More and more organisations are hiring based on skills and not degrees – and with excellent results. This is also why we believe that the history of the CV is coming to an end as applicants need to show, rather than tell, what they’re capable of.

What are transferable skills?

Transferable skills generally refer to categories like leadership, communication and problem-solving. On the other hand, hard skills are technical capabilities that can be quantified and measured. Typically, workers can acquire technical knowledge through formal coursework, on-the-job training and real-world experiences.

Why are transferable skills so important?

Although technical skills can be directly related to a position, transferable skills are incredibly valuable to employers. Not only do they show that you’d be a good fit for the team, they can also demonstrate what a candidate can bring to a role, as well as a team.

Based on recent LinkedIn data, Technical skills will help you get a recruiter's attention, but transferable skills will help you land the job. In fact, 45% of all LinkedIn Premium jobs posted within the past three months mention the importance of communication skills. And more than 61% of professionals say transferable skills in the workplace are just as important as technical skills.

Time for a structural reset

What does this mean for the removal of barriers to the job market, that were insurmountable for those without degrees or sector-specific experience? Due to the colossal shift in supply vs demand of talent, focusing on hiring people with the right attitude and aptitude for a role then upskilling them is an approach that has been adopted significantly by industries.

As reported in a McKinsey survey, the proportion of companies addressing empathy and interpersonal skills doubled in 2020. Between 2019 and 2020, skills like leadership and relationship management became a much bigger priority for most companies, jumping ten percentage points year over year, from 40% to 50%.

For the first time, we've also seen in a move to all ten of the most in demand being skills being sought after by employers being transferable skills, with the first technical skill placing in 12th.

Is this the end of the degree?

To understand what sorts of change are happening as companies abolish degree requirements, we need look no further than companies who have recently announced the removal of degree requirements.

Despite pledges to remove degree-requirements, research from Harvard Business School found Oracle, for example, requires degrees in well over 90% of postings, including all of its network administrators. The national average is only 52%. The same study found that only 26% of Accenture’s postings contained a degree requirement. Likewise, only 29% of IBM’s did. But the percentages were dramatically different at Intel (94%), HP (92%), and Apple (90%).

- - - -

**EXERCISE INSTRUCTIONS**:
1 - Reproduce a passage of the skills-based hiring text word for word. Begin at the words "For the first" and stop after "placing in 12th.".
2 - According to the skills-based hiring text, what share of Accenture's postings contained a degree requirement?
3 - Resume the skills-based hiring text after its final sentence and write what comes next.

**SOURCE DATA**:
- - - -

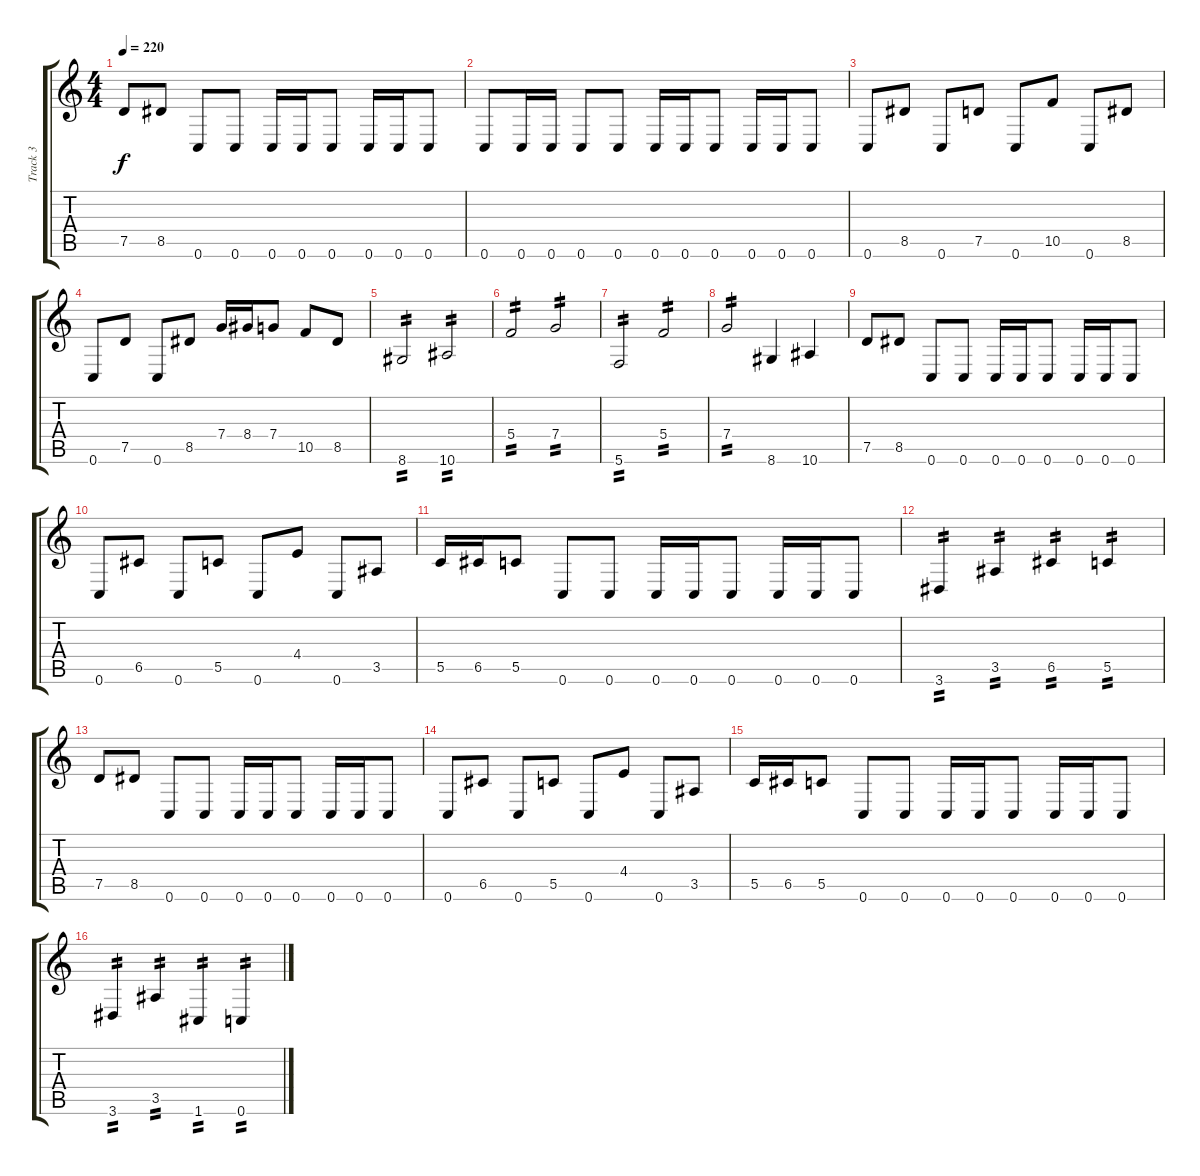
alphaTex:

- - - -

**ANSWERS TO THE TASKS**:
1 -
For the first time, we've also seen in a move to all ten of the most in demand being skills being sought after by employers being transferable skills, with the first technical skill placing in 12th.

2 - 26% of Accenture's postings contained a degree requirement.

3 -
It has been widely believed and upheld that college graduates possess more-refined technical and adaptive skills, along with the ability to work in groups, say, or to communicate efficiently in real-time, or to prioritise tasks. But in an extensive insight study conducted by Clu last year, in over 800 interviews with hiring managers, almost 100% (96%) couldn't articulate the technical and transferable skills they were hiring for.

This may well be because transferable skills are far harder to assess, but defaulting to the use of college degrees as a proxy for them is not only significantly hindering the potential of a talent pool, it is also fundamentally incorrect in it's assumptions.

Scaling your talent pool

Across the Employer's using Clu to date, we've seen a significant uptick in the ability to articulate requirements against any given role over a six month period. We've also seen that after reducing their reliance on degree-based hiring, Employers seem to be thinking more carefully about what capabilities they are truly looking for, and begin adding more transferable skills than technical skills to roles over the same six month period of utilsing skills-based hiring.

This is in turn increasing the diversity and volume of relevant job applicants and significantly increasing the outcomes of those that would have been previously exited from a hiring process at the point of application, due to a lack of technical skills.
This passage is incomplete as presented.